If you were expecting Spotify stock to fluctuate wildly on its first day of trading as it tried to reinvent how companies go public, you were wrong.
Spotify had a fairly unremarkable public debut as the market closed Tuesday, which is a win for the direct listing, given the doomsday scenarios imagined by skeptics of the music company’s plans. Advisers to Spotify were hoping to have enough shareholders willing to buy and sell to make sure that the actual share price didn’t spike and crash rapidly — a real worry, considering Spotify’s novel plan.
About 30 million shares of Spotify’s 178 million outstanding shares traded hands on Tuesday.
The stock price did drop — after opening at about $167 per share, Spotify was trading at about $149 by Tuesday afternoon.

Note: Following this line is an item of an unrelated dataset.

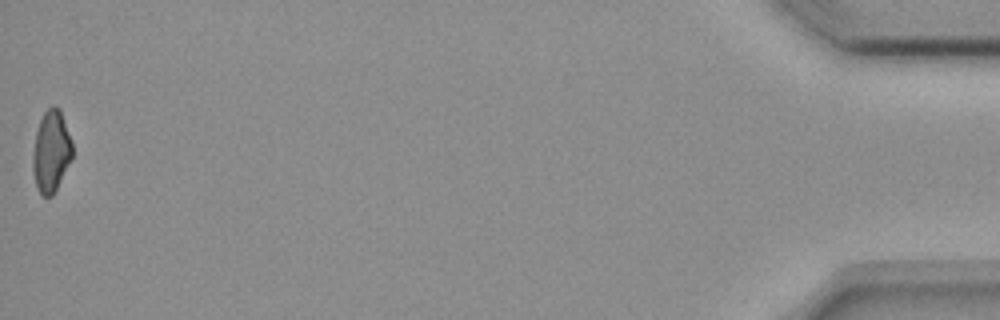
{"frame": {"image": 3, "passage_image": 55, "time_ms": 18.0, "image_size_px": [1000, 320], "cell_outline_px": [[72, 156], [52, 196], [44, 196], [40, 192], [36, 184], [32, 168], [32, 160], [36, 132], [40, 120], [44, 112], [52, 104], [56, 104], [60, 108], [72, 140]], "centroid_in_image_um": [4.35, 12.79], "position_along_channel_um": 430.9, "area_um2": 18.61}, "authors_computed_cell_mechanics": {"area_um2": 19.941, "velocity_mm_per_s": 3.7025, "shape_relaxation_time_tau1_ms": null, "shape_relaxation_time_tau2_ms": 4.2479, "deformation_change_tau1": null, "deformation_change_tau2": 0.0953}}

Spotify did not have the traditional “pop,” or moderate uptick in stock price, that bankers try to craft to create the impression of positive momentum — though given the strangeness of Spotify’s plan, it’s not exactly an apples-to-apples comparison.
That 10 percent drop shaved about $3 billion off of the company’s value: At the end of the day, Spotify was considered by Wall Street to be a $27 billion company.
Rather than selling new shares to institutional investors just before the stock is buyable by the public, Spotify instead chose to list its existing shares directly on the New York Stock Exchange. That decision could recast the relationship between Silicon Valley and Wall Street, especially if Spotify proves to fare just as well on the market without the traditional help of bankers.
Spotify won’t be judged purely by its first-day results. But it appears that a $27 billion company has gone public — the seventh-biggest U.S. IPO ever — without some of the chaos that naysayers predicted.